Ormai, con l’ultimo DPCM, siamo in una fase in cui le istituzioni musicali diffondono concerti e opere in streaming attraverso varie piattaforme. Per chi fosse impossibilitato a seguire in diretta può ugualmente vedere e sentire gli spettacoli attraverso Facebook o il canale YouTube. Trattasi di modalità con l’obiettivo di continuare a far vivere l’esperienza di assistere ai concerti evitando i rischi del contagio e restando nella propria abitazione. Un ascolto di questo tipo è ugualmente efficace nella trasmissione delle emozioni rispetto ad un concerto dal vivo?
Certo che no! Se si pensa al Jazz, fino a spingersi alla grande varietà di sottogeneri ascrivibili alla musica rock, è inconcepibile sottrarsi alla fruizione e condivisione di momenti a cui hanno partecipato migliaia di persone. Anche in altri generi ove si “partecipa” al concerto solo in silenzio, quasi in atteggiamento estatico, dando l’impressione che manchi rapporto di interazione tra l’opera e il fruitore, il pubblico si emoziona e si diverte come quando assiste ad una commedia o alla proiezione di un film. Il sostantivo partecipazione, nel suo significato di presenza significativa, manifestazione con vivo interesse a ciò che accade, può tradursi con altre parole in condivisione e/o adesione.
Se per il pubblico che frequenta poco i concerti sinfonici, o l’opera lirica, ecc., la presenza può rappresentare un momento di scoperta, per gli habitués accade di poter ascoltare anche con gli occhi, andando oltre quanto è restituito dai suoni.
In sostanza non partecipare ai concerti dal vivo significa dover rinunciare a molte cose che, detto con altre parole, può trasformarsi in qualcosa di riduttivo rispetto alle potenzialità intrinseche.

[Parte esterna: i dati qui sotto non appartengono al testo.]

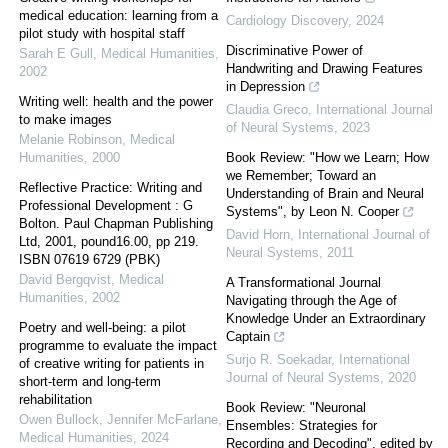
medical education: learning from a
Cardiology Discovery
,
2024
pilot study with hospital staff
Discriminative Power of
Sarah E Gull
,
Medical Humanities
,
Handwriting and Drawing Features
2002
in Depression
Writing well: health and the power
Claudia Greco
,
International Journal
to make images
of Neural Systems
,
2023
Melanie Robinson
,
Medical
Humanities
,
2000
Book Review: "How we Learn; How
we Remember; Toward an
Reflective Practice: Writing and
Understanding of Brain and Neural
Professional Development : G
Systems", by Leon N. Cooper
Bolton. Paul Chapman Publishing
David Horn
,
International Journal of
Ltd, 2001, pound16.00, pp 219.
Neural Systems
,
2011
ISBN 07619 6729 (PBK)
David Bergqvist
,
Medical
A Transformational Journal
Humanities
,
2002
Navigating through the Age of
Knowledge Under an Extraordinary
Poetry and well-being: a pilot
Captain
programme to evaluate the impact
Surjo R. Soekadar
,
International
of creative writing for patients in
Journal of Neural Systems
,
2020
short-term and long-term
rehabilitation
Book Review: "Neuronal
Owen Bullock, Jennifer McFarlane
,
Ensembles: Strategies for
Medical Humanities
,
2024
Recording and Decoding", edited by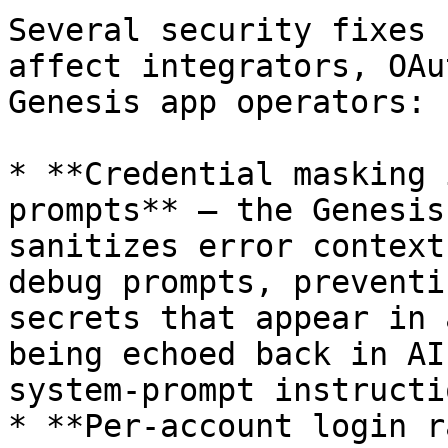
Several security fixes 
affect integrators, OAu
Genesis app operators:

* **Credential masking 
prompts** — the Genesis
sanitizes error context
debug prompts, preventi
secrets that appear in 
being echoed back in AI
system-prompt instructi
* **Per-account login r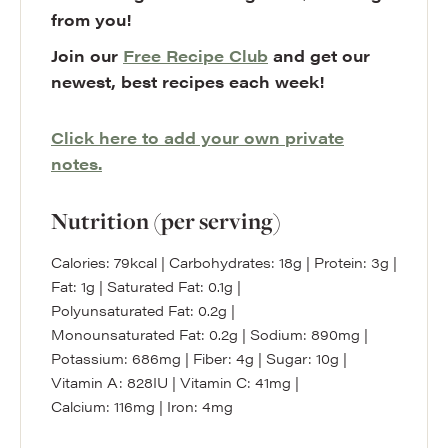
from you!
Join our
Free Recipe Club
and get our
newest, best recipes each week!
Click here to add your own private
notes.
Nutrition (per serving)
Calories:
79
kcal
|
Carbohydrates:
18
g
|
Protein:
3
g
|
Fat:
1
g
|
Saturated Fat:
0.1
g
|
Polyunsaturated Fat:
0.2
g
|
Monounsaturated Fat:
0.2
g
|
Sodium:
890
mg
|
Potassium:
686
mg
|
Fiber:
4
g
|
Sugar:
10
g
|
Vitamin A:
828
IU
|
Vitamin C:
41
mg
|
Calcium:
116
mg
|
Iron:
4
mg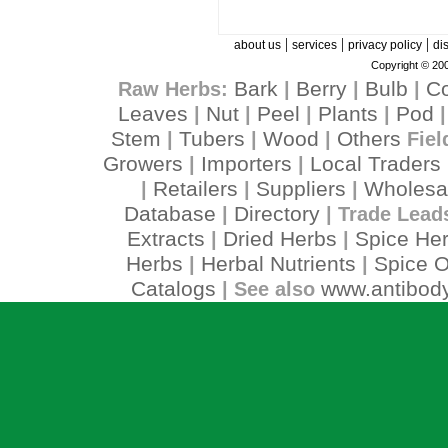
|
|
|
about us
services
privacy policy
di
Copyright © 200
Bark
Berry
Bulb
C
Raw Herbs:
|
|
|
Leaves
Nut
Peel
Plants
Pod
|
|
|
|
Stem
Tubers
Wood
Others
|
|
|
Fiel
Growers
Importers
Local Traders
|
|
Retailers
Suppliers
Wholesa
|
|
|
Database
Directory
|
| Trade Lead
Extracts
Dried Herbs
Spice He
|
|
Herbs
Herbal Nutrients
Spice O
|
|
Catalogs
www.antibody
| See also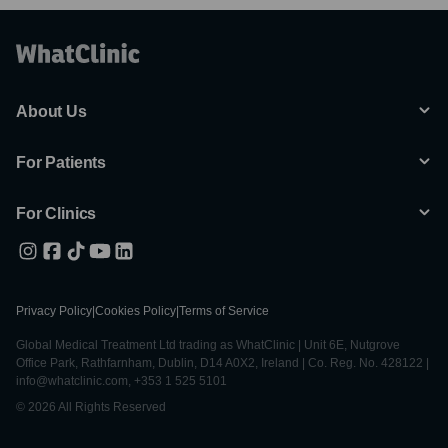
About Us
For Patients
For Clinics
Privacy Policy
|
Cookies Policy
|
Terms of Service
Global Medical Treatment Ltd trading as WhatClinic | Unit 6E, Nutgrove
Office Park, Rathfarnham, Dublin, D14 A0X2, Ireland | Co. Reg. No. 428122 |
info@whatclinic.com, +353 1 525 5101
© 2026 All Rights Reserved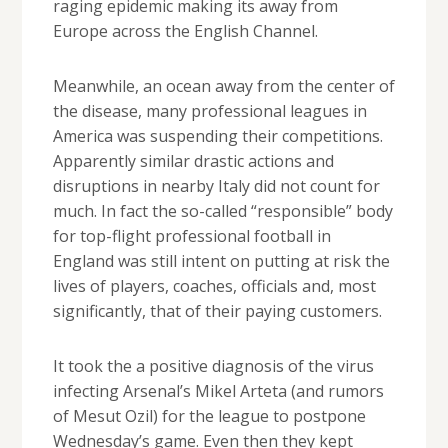
raging epidemic making its away from
Europe across the English Channel.
Meanwhile, an ocean away from the center of
the disease, many professional leagues in
America was suspending their competitions.
Apparently similar drastic actions and
disruptions in nearby Italy did not count for
much. In fact the so-called “responsible” body
for top-flight professional football in
England was still intent on putting at risk the
lives of players, coaches, officials and, most
significantly, that of their paying customers.
It took the a positive diagnosis of the virus
infecting Arsenal’s Mikel Arteta (and rumors
of Mesut Ozil) for the league to postpone
Wednesday’s game. Even then they kept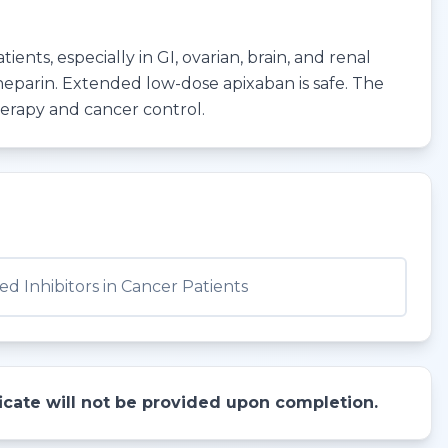
nts, especially in GI, ovarian, brain, and renal
 heparin. Extended low-dose apixaban is safe. The
herapy and cancer control.
d Inhibitors in Cancer Patients
ificate will not be provided upon completion.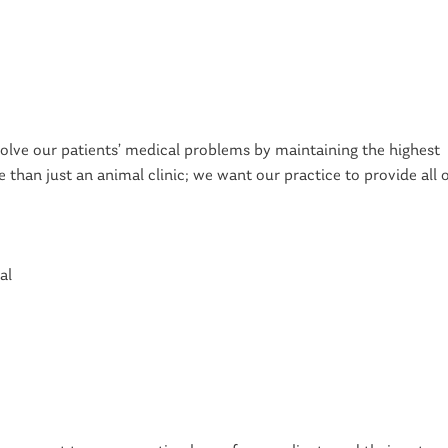
solve our patients’ medical problems by maintaining the highest
than just an animal clinic; we want our practice to provide all 
al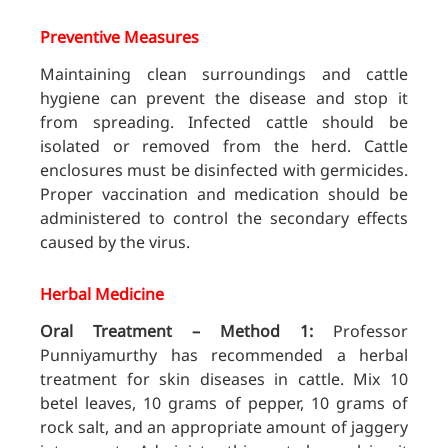
Preventive Measures
Maintaining clean surroundings and cattle
hygiene can prevent the disease and stop it
from spreading. Infected cattle should be
isolated or removed from the herd. Cattle
enclosures must be disinfected with germicides.
Proper vaccination and medication should be
administered to control the secondary effects
caused by the virus.
Herbal Medicine
Oral Treatment – Method 1:
Professor
Punniyamurthy has recommended a herbal
treatment for skin diseases in cattle. Mix 10
betel leaves, 10 grams of pepper, 10 grams of
rock salt, and an appropriate amount of jaggery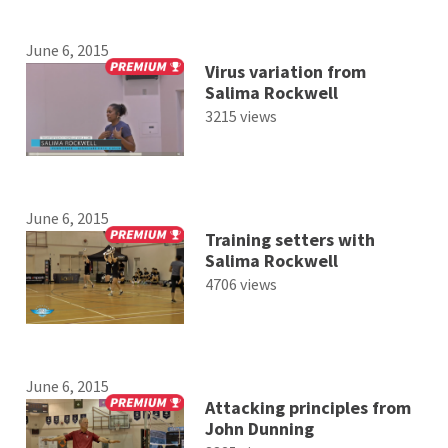
June 6, 2015
Virus variation from
Salima Rockwell
3215 views
June 6, 2015
Training setters with
Salima Rockwell
4706 views
June 6, 2015
Attacking principles from
John Dunning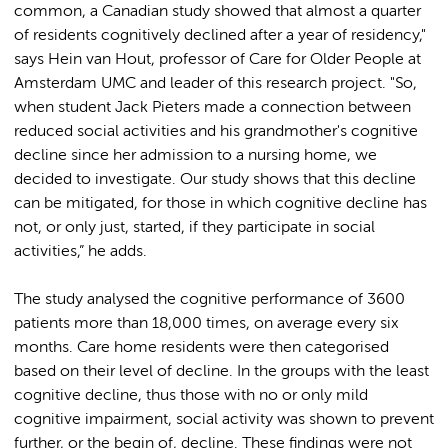
common, a Canadian study showed that almost a quarter
of residents cognitively declined after a year of residency,"
says Hein van Hout, professor of Care for Older People at
Amsterdam UMC and leader of this research project. "So,
when student Jack Pieters made a connection between
reduced social activities and his grandmother's cognitive
decline since her admission to a nursing home, we
decided to investigate. Our study shows that this decline
can be mitigated, for those in which cognitive decline has
not, or only just, started, if they participate in social
activities,” he adds.
The study analysed the cognitive performance of 3600
patients more than 18,000 times, on average every six
months. Care home residents were then categorised
based on their level of decline. In the groups with the least
cognitive decline, thus those with no or only mild
cognitive impairment, social activity was shown to prevent
further, or the begin of, decline. These findings were not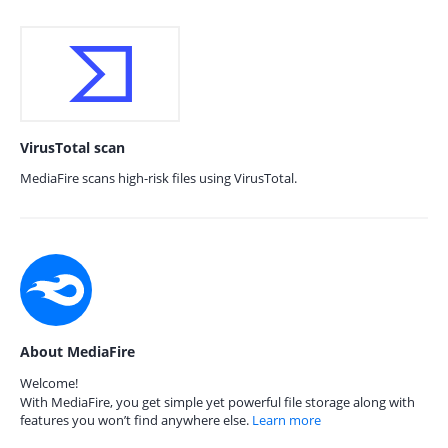
VirusTotal scan
MediaFire scans high-risk files using VirusTotal.
About MediaFire
Welcome!
With MediaFire, you get simple yet powerful file storage along with
features you won’t find anywhere else.
Learn more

Considerando che ogni musica ha un suono diverso in base al luogo ove si riproduce, viene a mancare la condivisione di quelle vibrazioni prodotte all’interno di uno spazio architettonico concepito ad hoc, piuttosto che un altro (come le opere di Wagner per il Festspielhaus di Bayreuth), senza addentrarsi in rapporti tra composizione musicale ed architettura come ad esempio in Nuper Rosarum Flores (1436) di Guillaume Dufay, scritto per l’inaugurazione della cupola di Santa Maria del Fiore, o la musica di Iannis Xenakis.

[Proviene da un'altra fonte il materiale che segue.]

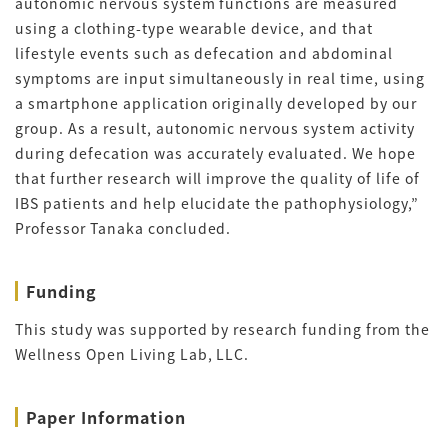
autonomic nervous system functions are measured
using a clothing-type wearable device, and that
lifestyle events such as defecation and abdominal
symptoms are input simultaneously in real time, using
a smartphone application originally developed by our
group. As a result, autonomic nervous system activity
during defecation was accurately evaluated. We hope
that further research will improve the quality of life of
IBS patients and help elucidate the pathophysiology,”
Professor Tanaka concluded.
Funding
This study was supported by research funding from the
Wellness Open Living Lab, LLC.
Paper Information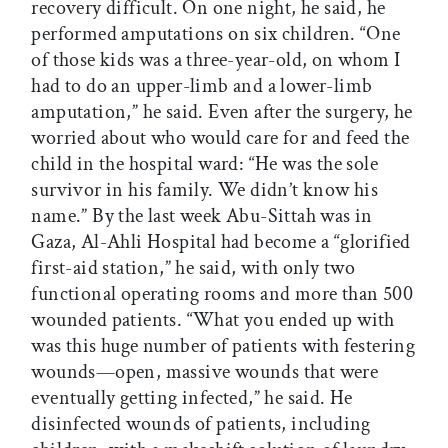
recovery difficult. On one night, he said, he
performed amputations on six children. “One
of those kids was a three-year-old, on whom I
had to do an upper-limb and a lower-limb
amputation,” he said. Even after the surgery, he
worried about who would care for and feed the
child in the hospital ward: “He was the sole
survivor in his family. We didn’t know his
name.” By the last week Abu-Sittah was in
Gaza, Al-Ahli Hospital had become a “glorified
first-aid station,” he said, with only two
functional operating rooms and more than 500
wounded patients. “What you ended up with
was this huge number of patients with festering
wounds—open, massive wounds that were
eventually getting infected,” he said. He
disinfected wounds of patients, including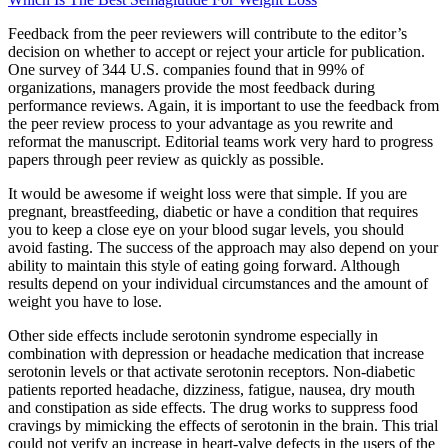
Feedback from the peer reviewers will contribute to the editor’s
decision on whether to accept or reject your article for publication.
One survey of 344 U.S. companies found that in 99% of
organizations, managers provide the most feedback during
performance reviews. Again, it is important to use the feedback from
the peer review process to your advantage as you rewrite and
reformat the manuscript. Editorial teams work very hard to progress
papers through peer review as quickly as possible.
It would be awesome if weight loss were that simple. If you are
pregnant, breastfeeding, diabetic or have a condition that requires
you to keep a close eye on your blood sugar levels, you should
avoid fasting. The success of the approach may also depend on your
ability to maintain this style of eating going forward. Although
results depend on your individual circumstances and the amount of
weight you have to lose.
Other side effects include serotonin syndrome especially in
combination with depression or headache medication that increase
serotonin levels or that activate serotonin receptors. Non-diabetic
patients reported headache, dizziness, fatigue, nausea, dry mouth
and constipation as side effects. The drug works to suppress food
cravings by mimicking the effects of serotonin in the brain. This trial
could not verify an increase in heart-valve defects in the users of the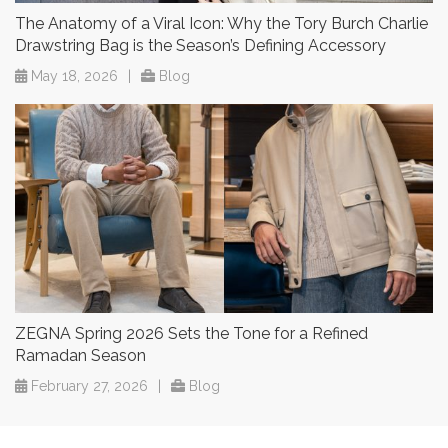
The Anatomy of a Viral Icon: Why the Tory Burch Charlie
Drawstring Bag is the Season’s Defining Accessory
May 18, 2026
|
Blog
ZEGNA Spring 2026 Sets the Tone for a Refined
Ramadan Season
February 27, 2026
|
Blog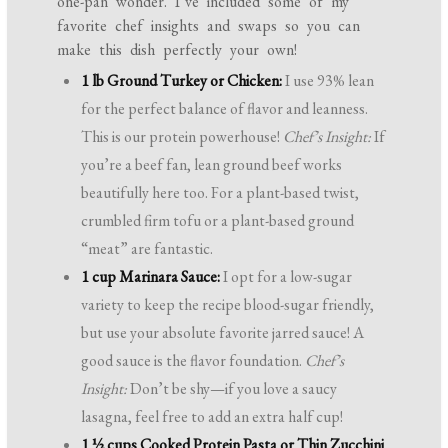
one-pan wonder. I’ve included some of my
favorite chef insights and swaps so you can
make this dish perfectly your own!
1 lb Ground Turkey or Chicken:
I use 93% lean
for the perfect balance of flavor and leanness.
This is our protein powerhouse!
Chef’s Insight:
If
you’re a beef fan, lean ground beef works
beautifully here too. For a plant-based twist,
crumbled firm tofu or a plant-based ground
“meat” are fantastic.
1 cup Marinara Sauce:
I opt for a low-sugar
variety to keep the recipe blood-sugar friendly,
but use your absolute favorite jarred sauce! A
good sauce is the flavor foundation.
Chef’s
Insight:
Don’t be shy—if you love a saucy
lasagna, feel free to add an extra half cup!
1 ½ cups Cooked Protein Pasta or Thin Zucchini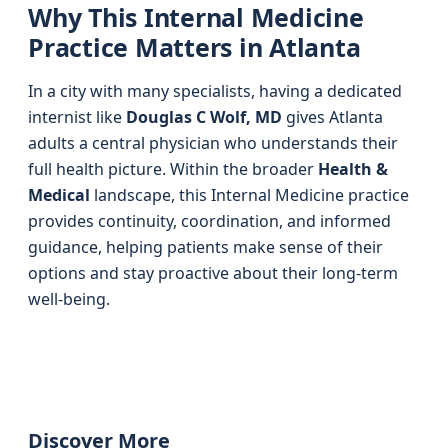
Why This Internal Medicine
Practice Matters in Atlanta
In a city with many specialists, having a dedicated
internist like
Douglas C Wolf, MD
gives Atlanta
adults a central physician who understands their
full health picture. Within the broader
Health &
Medical
landscape, this Internal Medicine practice
provides continuity, coordination, and informed
guidance, helping patients make sense of their
options and stay proactive about their long-term
well-being.
Discover More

Non assistendo all’esecuzione, manca il respiro della musica che diventa respiro di ognuno di noi, mentre le pause, in assenza del silenzio dello spettatore, sembrano “fuori tempo” e “fuori luogo”. Per alcuni aspetti ascoltando la musica dal vivo, pur nella molteplicità e diversità dei fruitori, è come se si realizzasse un unico battito cardiaco all’unisono con i suoni trasmessi dall’interprete. Pertanto l’azione attiva e consapevole che permette di percepire il caleidoscopio di una partitura rischia di appiattirsi, perdendo le necessarie sfumature. Ne consegue che tutta quella serie di effetti sull’ascoltatore dichiarati da Johannes de Muris (XIV secolo) come: Rallegrare Dio (Deum delectare); Scacciare la tristezza (Tristitiam repellere); Mandare in estasi (Extasim causare); Elevare la mente terrena (Terrenam mentem elevare); Allietare gli uomini (Homines laetificare); Risanare i malati (Aegrotos sanare); Attirare amore (Amorem allicere) ecc., rischia di essere compromessa.
In tal senso, aspettando di ritornare a frequentare i nostri teatri e i tanti luoghi ove partecipare ai concerti, sarebbe molto bello ascoltare musica dal vivo immaginando la bellezza delle nostre città inondate da suoni. Penso all’effetto, passando vicino alle case, di sentir suonare uno strumento, oppure vicino ad una chiesa percepire il suono delle campane. A tal proposito, sarebbe incantevole passare davanti a luoghi sacri e udire il suono dell’organo. E quando non accade ciò ricordiamo che, anche nell’apparente silenzio, all’interno sono presenti angeli musicanti che suonano o addirittura cori angelici che in questo momento buio e di sofferenza, pregano cantando, sintesi di «qui cantat, bis orat» (Sant’Agostino), affinché possa terminare questa orribile pandemia.
A Firenze, l’Orchestra Regionale Toscana ha trasmesso in streaming il concerto del 27 novembre u.s. dal Teatro Verdi, con la sovrapposizione di immagini, curate da Marco Borrelli, di una città in zona rossa, spaventosamente deserta e silente, ove la musica può rappresentare la rinascita per ognuno di noi.